Probably the infants who need this the most are our Neonatal Abstinence Syndrome patients, who are infants, who for one reason or another are withdrawing from narcotics. Because infants constantly need to feed and grow in order to properly develop, it is important to make sure they are under as little stress as possible. An illness that in an adult would be a minor inconvenience can be life threatening to an infant. Withdrawing from narcotics is no exception.
People who are withdrawing from narcotics experience a variety of symptoms that range from effects to their central nervous system to their respiratory or gastrointestinal systems. Adults can tell us about many of these subjective symptoms before they become life threatening; infants, unfortunately don’t have those kind of skills yet. They rely on us to be able to look at them, to be observant, and to “speak” for them.
This requires powers of observation that I don’t think come naturally for most of us. So many of us walk through our days without really noticing the pain of others. I see it in the hospital all the time, where in so many ways we become inured and insulated from the stress of others. We don’t notice the subtle pause, the lack of eye contact, the tremulous voice, the slight shudder, or shy silence that signifies another in distress…we are just too busy and self-involved to really notice.
With our infants withdrawing from narcotics, however, we do not have that luxury. We have to notice.
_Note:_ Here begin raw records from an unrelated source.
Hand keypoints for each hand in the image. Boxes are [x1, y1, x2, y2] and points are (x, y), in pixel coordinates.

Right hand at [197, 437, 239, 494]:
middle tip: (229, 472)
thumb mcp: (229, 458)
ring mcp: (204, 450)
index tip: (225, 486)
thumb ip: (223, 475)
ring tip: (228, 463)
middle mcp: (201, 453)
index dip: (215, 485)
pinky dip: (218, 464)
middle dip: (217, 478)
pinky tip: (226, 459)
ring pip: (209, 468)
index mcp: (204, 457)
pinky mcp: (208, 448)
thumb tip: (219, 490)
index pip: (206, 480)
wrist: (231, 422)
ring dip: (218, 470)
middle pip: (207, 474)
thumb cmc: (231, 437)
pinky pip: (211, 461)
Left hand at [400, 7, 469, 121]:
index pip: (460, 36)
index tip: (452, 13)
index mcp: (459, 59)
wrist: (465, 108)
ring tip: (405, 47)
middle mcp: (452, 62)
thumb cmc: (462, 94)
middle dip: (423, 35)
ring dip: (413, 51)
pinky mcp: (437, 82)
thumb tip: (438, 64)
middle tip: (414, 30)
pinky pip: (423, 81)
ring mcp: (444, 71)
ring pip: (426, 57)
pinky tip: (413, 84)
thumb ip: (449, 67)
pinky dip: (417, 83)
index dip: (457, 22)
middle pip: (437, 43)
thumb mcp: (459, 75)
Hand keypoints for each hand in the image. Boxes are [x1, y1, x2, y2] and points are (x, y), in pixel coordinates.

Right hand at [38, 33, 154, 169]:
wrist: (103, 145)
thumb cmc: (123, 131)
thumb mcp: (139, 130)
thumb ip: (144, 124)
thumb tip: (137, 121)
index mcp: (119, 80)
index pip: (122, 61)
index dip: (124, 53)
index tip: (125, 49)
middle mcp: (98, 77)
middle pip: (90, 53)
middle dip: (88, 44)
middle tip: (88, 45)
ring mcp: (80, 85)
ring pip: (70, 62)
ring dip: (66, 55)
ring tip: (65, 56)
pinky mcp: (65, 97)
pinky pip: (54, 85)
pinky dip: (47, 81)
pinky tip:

So we have to train for it, scoring our infants for irritability of the central nervous system, the metabolic system, the vasomotor system, the respiratory system, and the gastrointestinal system…scouring them for the subtle signs of distress, scoring them, and then soothing them.
Wouldn’t it be nice if that wasn’t just limited to NICU Nurses and Physicians, patiently observing and caring for a tired stressed little baby that was born with a problem not of their own doing? Wouldn’t it be a little better place if that we could all be a little more observant to the distress of others?